De libros

La compasión y la dicha

  • Anagrama reúne diversos relatos de Scott Fitzgerald, bien desconocidos o rechazados por los editores, donde pese al origen y ejecución desiguales late el dulce peso de los sueños

Francis Scott Fitzgerald (1896 - 1940), un hombre melancólico doblemente urgido por la enfermedad de su mujer y la escasez de moneda.

Francis Scott Fitzgerald (1896 - 1940), un hombre melancólico doblemente urgido por la enfermedad de su mujer y la escasez de moneda. / m.g.

Se recoge en este volumen un conjunto de relatos, bien desconocidos, bien rechazados con insistencia por los editores, cuyo valor común acaso sea éste de ofrecer un aspecto menos lineal, más complejo y versátil, de uno de los grandes escritores del XX norteamericano. Se trata, por tanto, de relatos que no se corresponden ya con la obra de Fitzgerald de los primeros 20 (que no coinciden ya con el vértigo espumoso de la Era del Jazz), pero que guardan una estrecha vinculación con el hombre, con el escritor, que retrata ambos períodos, divididos convencionalmente por el Crack del 29. Con lo cual, si bien es cierto que una parte fundamental de estos escritos no poseen ese esplendor juvenil, un poco errático y desventurado, que conocemos por El gran Gastby o sus Hermosos y malditos -aquella juventud opalina, a cuyo fondo se adivina la greca vegetal de Alphonse Mucha-, también lo es otro hecho de no menor importancia: los personajes que atraviesan estas páginas aún conservan aquella alegría animal, la fuerte voluntad humorística, que atraviesa toda la obra de este hombre melancólico, doblemente urgido por la enfermedad de su mujer y la escasez de moneda.

En este sentido, en el de su particularidad humorística, Daniel nos recuerda la temprana vocación teatral de Scott Fitzgerald, y su pronto abandono tras un fracaso en los escenarios. No obstante, es esta facilidad para el diálogo de Scott Fitzgerald, propia de los dramaturgos, la que habilita, tanto un modo raudo y eficaz de definir a sus personajes, como un humorismo sintético que guarda una obvia relación con sus labores como guionista en Hollywood. Quiere decirse, pues, que estos relatos de Fiztgerald, cuya temática es una temática menos "frívola" que aquélla que le otorgó la fama, no prescinden sin embargo, de una fuerte nervadura humorística que enlaza una época y otra -y a Fiztgerald consigo mismo-, en contra del parecer de sus editores. Parte del interés de estas páginas reside ahí, en este desequilibrio, en esa divergencia de pareceres, que lleva al editor a repetir modelo, y que lleva al escritor a la elusión de sus viejas fórmulas del éxito.
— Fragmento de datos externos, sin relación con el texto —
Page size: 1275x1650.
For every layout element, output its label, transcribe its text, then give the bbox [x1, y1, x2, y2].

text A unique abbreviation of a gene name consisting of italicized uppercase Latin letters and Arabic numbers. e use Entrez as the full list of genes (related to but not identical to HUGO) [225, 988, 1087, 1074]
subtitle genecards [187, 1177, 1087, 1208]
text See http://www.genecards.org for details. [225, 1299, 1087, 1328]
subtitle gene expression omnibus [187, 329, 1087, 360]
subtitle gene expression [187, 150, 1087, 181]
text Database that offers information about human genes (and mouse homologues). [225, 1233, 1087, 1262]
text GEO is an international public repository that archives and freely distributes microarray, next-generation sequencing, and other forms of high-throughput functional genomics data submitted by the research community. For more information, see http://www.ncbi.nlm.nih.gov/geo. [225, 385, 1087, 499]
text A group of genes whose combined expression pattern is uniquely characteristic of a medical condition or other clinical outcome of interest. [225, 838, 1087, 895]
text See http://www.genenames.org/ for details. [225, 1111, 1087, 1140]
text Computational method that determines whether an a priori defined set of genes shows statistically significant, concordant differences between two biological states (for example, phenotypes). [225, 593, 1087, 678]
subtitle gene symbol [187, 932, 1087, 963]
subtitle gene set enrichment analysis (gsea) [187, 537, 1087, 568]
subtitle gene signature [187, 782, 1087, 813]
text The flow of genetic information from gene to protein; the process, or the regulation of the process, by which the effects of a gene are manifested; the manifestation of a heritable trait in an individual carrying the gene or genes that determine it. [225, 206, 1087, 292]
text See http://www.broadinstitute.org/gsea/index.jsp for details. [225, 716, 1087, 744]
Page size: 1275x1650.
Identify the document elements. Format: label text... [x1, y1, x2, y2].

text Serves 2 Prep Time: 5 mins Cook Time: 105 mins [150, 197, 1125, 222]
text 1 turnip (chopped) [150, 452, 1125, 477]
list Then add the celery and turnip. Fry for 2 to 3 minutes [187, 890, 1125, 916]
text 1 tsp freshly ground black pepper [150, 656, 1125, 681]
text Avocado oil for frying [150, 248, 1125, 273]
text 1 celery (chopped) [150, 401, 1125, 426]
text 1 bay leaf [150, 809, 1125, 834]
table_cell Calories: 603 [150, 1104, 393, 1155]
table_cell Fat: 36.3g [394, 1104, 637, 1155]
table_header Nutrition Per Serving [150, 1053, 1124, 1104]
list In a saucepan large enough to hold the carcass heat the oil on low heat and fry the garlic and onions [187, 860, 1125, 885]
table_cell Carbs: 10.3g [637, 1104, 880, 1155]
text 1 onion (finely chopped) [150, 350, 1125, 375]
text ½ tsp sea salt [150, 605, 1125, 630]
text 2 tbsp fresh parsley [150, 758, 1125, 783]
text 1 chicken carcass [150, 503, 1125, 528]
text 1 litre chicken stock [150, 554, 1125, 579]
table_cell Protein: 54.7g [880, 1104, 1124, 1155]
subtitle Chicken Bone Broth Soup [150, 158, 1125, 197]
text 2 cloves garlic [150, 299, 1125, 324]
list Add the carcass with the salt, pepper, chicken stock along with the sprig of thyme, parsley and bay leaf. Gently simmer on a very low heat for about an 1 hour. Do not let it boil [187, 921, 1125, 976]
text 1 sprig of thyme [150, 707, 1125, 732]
Otra parte del interés reside justamente en lo contrario: en esa resistencia, en una continuidad, hasta cierto punto heroica, que lleva a Fitzgerald a negarse reiteradamente a modificar sus relatos para que coincidan con una horma que ya no era la suya.

Si se me permite la comparación, el Fiztgerald de Moriría por ti tiene algo de William Saroyan y de su forma de hallar la gratitud y la dicha en sus manifestaciones más humildes. O dicho con Bécquer, Fitzgerald tiene alegre el corazón y triste el vino. Si en sus retratos del gran mundo, un gran mundo que es el de los hijos y los nietos de Henry James y Edith Warthon, es la melancolía, la tristeza del vino, aquello que prevalece; en esta América convaleciente de Moriría por ti es una suerte de alegría objetiva, algo así como un involuntario optimismo, junto a una delicada compasión por el infortunio humano, lo que el lector adivina en su escritura ligera, vibrante, formidable.

Porque no se debe olvidar que Scott Fitzgerald es un extraordinario estilista, de maravillosa y sutil imparidad, que no sólo supo transmitir la tibia umbría del crepúsculo, cuando el crepúsculo era también el ocaso de una época. En estos relatos de Fitzgerald, desiguales por su ejecución y por su origen, está la honesta aceptación de la pobreza, el escalofrío del amor, el dulce peso de los sueños. El hilo último que sutura estas magnitudes, ya lo hemos dicho, es el hilo negro del humor y su salubre cualidad vitriólica. Con lo cual, cabría concluir que Fitzgerald estaba incapacitado para escribir mal, y que su tristeza era una tristeza alegre, esperanzada, una tristeza adulta, cuando hacía, como aquí, recuento y enumeración del mundo.